Data to process section start
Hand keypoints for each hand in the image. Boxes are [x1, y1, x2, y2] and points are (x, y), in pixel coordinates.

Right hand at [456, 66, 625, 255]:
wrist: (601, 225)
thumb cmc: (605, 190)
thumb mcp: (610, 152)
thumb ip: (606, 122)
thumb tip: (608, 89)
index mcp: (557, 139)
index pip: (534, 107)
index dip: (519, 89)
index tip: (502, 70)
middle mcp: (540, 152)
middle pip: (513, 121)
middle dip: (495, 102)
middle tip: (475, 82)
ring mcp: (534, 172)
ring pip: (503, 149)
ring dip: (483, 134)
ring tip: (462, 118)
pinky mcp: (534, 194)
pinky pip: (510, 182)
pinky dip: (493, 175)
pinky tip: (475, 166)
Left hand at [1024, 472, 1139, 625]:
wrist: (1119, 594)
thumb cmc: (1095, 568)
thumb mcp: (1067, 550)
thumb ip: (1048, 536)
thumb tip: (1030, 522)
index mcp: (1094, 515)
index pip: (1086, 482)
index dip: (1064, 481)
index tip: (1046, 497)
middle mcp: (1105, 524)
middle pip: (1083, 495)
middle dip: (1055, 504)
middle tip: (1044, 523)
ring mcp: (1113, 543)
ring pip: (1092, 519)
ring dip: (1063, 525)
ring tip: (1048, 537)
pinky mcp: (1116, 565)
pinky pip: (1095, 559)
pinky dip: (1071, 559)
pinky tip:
Data to process section end
Take the line holding "middle tip: (1044, 523)" and all lines after it through the end of the data, and set them down exactly.

Response:
middle tip: (1044, 523)
ring mcp: (1113, 543)
ring pip: (1092, 519)
ring dip: (1063, 525)
ring tip: (1048, 537)
pinky mcp: (1116, 565)
pinky pip: (1095, 559)
pinky dip: (1071, 559)
pinky tip:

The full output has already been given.